Additionally, H2 infrastructure and FC should be deployed as fast as possible, as well solar PV's and wind turbines, and even nuclear plants.

Roger there are 13 million tons of lithium to be mined from brine mines. Each 85kwh pack from Tesla uses about 40 kilo of lithium carbonate. So you could do 325 million of these battery packs. However, you can also extract lithium from seawater although more expensively currently. There are 230 billion ton of lithium to be extracted there enough for 5750 billion 85kwh packs. We just need 1 billion of these packs to make every vehicle on the planet a long range BEV. Tesla will recycle materials from worn-out batteries into new battery packs. At some point in time this planet can do just fine with lithium from old battery packs so there will be no or little need for mining/extracting new lithium.

Fuel cell cars and gassers will eventually be considered impractical by comparison because they cannot be charged at home and because of their limited trunk space. Note that the Model S has more trunk space than a similar sized gasser. It has a trunk both at the front and in the back. The 10s of billions of USD that have gone into the development of fuel cell vehicles is unfortunately a nearly complete waste as that car will never succeed in the competition with BEVs.


http://www.bloomberg.com/news/2012-06-19/ipad-boom-strains-lithium-supplies-after-prices-triple.html

http://en.wikipedia.org/wiki/Lithium#Production

Well said Henrik. Who says that future batteries will use as much lithium as todays? May be a lot less! Certainly a lot less per kWh.

ICE cars went from 15 hp to 650+ hp (43X) over their relatively 130 years short history.

Electrified vehicles battery packs may go from 15 kWh to 200+ kWh (13X) in under 25 years. Those 200+ kWh battery packs will not necessarily have more volume nor be heavier than current Model S-60.

The question may be more between future improved FCEVs and extended range BEVs. It will be very interesting which technology wins.

Since we have a huge Hydro electricity surplus, I would go for the simpler BEV approach for cars and light trucks and FC for heavy vehicles such as cargo trucks, buses, locomotives etc.

@Harvey if there is no demand for larger battery packs Tesla will not make them just as they scrapped the 40kwh pack because it was not in demand (less than 5%). Today about 20% of the packs Tesla deliver are 60kwh packs and 80% are 85kwh packs. The 3.4Ah cell could make a 94kWh pack and I think that will be made available sometime next year. It will also cost more so it may not be in very high demand. If it is less than 10% of total sales Tesla will not make it but instead use the 3.4Ah cells to make less costly and less heavy 60kwh and 85kwh packs.

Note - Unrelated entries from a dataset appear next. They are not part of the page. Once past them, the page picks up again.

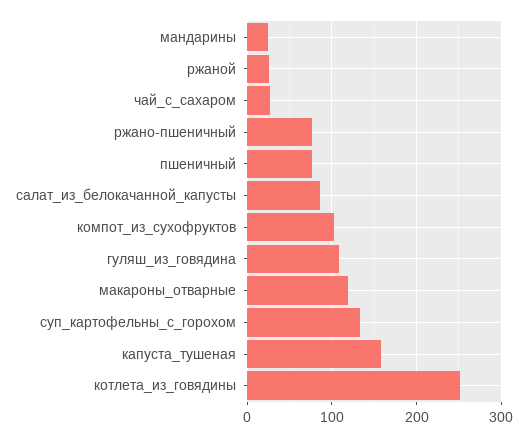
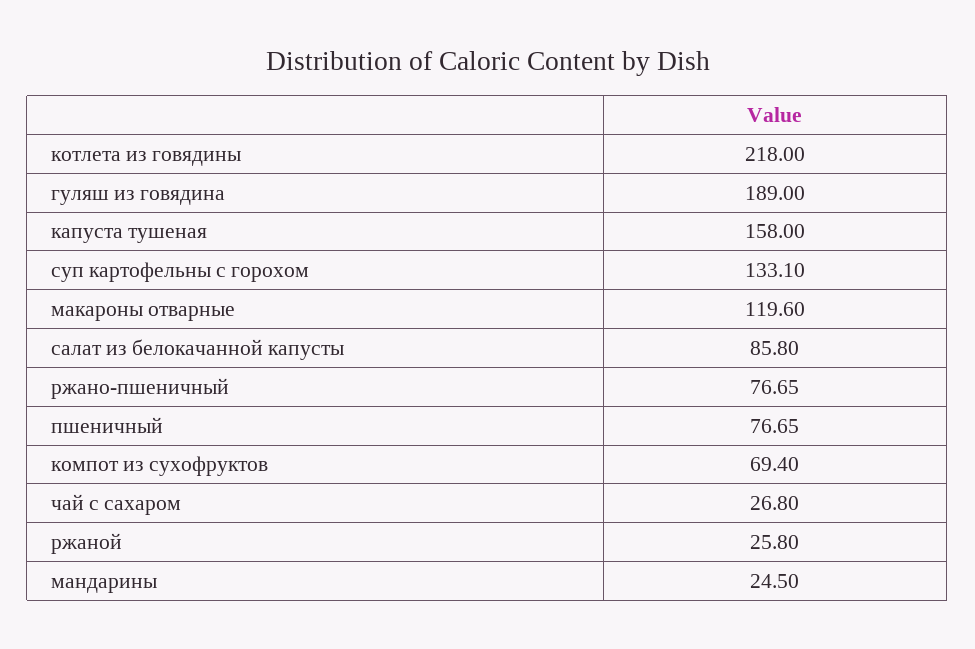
  {
    "мандарины": 24.5,
    "ржаной": 25.8,
    "чай_с_сахаром": 26.8,
    "ржано-пшеничный": 76.65,
    "пшеничный": 76.65,
    "салат_из_белокачанной_капусты": 85.8,
-   "компот_из_сухофруктов": 100,
+   "компот_из_сухофруктов": 69.4,
-   "гуляш_из_говядина": 110,
+   "гуляш_из_говядина": 189,
    "макароны_отварные": 119.6,
    "суп_картофельны_с_горохом": 133.1,
    "капуста_тушеная": 158,
-   "котлета_из_говядины": 250
+   "котлета_из_говядины": 218
  }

Future larger Tesla models such as a minibus, a truck or a more conventional looking SUV will be less aerodynamic and heavier. They will probably need a 105kwh pack to get a 265 miles range EPA rating just as the 85kwh Model S. They will probably be using the 4Ah cell and a larger and stronger frame than the Model S/X. However, I now believe that Musk prioritizes getting the Model E with a smaller frame than the Model S/X done before making larger and more expensive vehicles. Musk must focus on making a car that will keep Tesla as the volume leader in terms of kwh because that will enable him to have lower costs than other car makers and therefore be more profitable. And the lower priced Model E is the best way to maintain Tesla's volume leadership.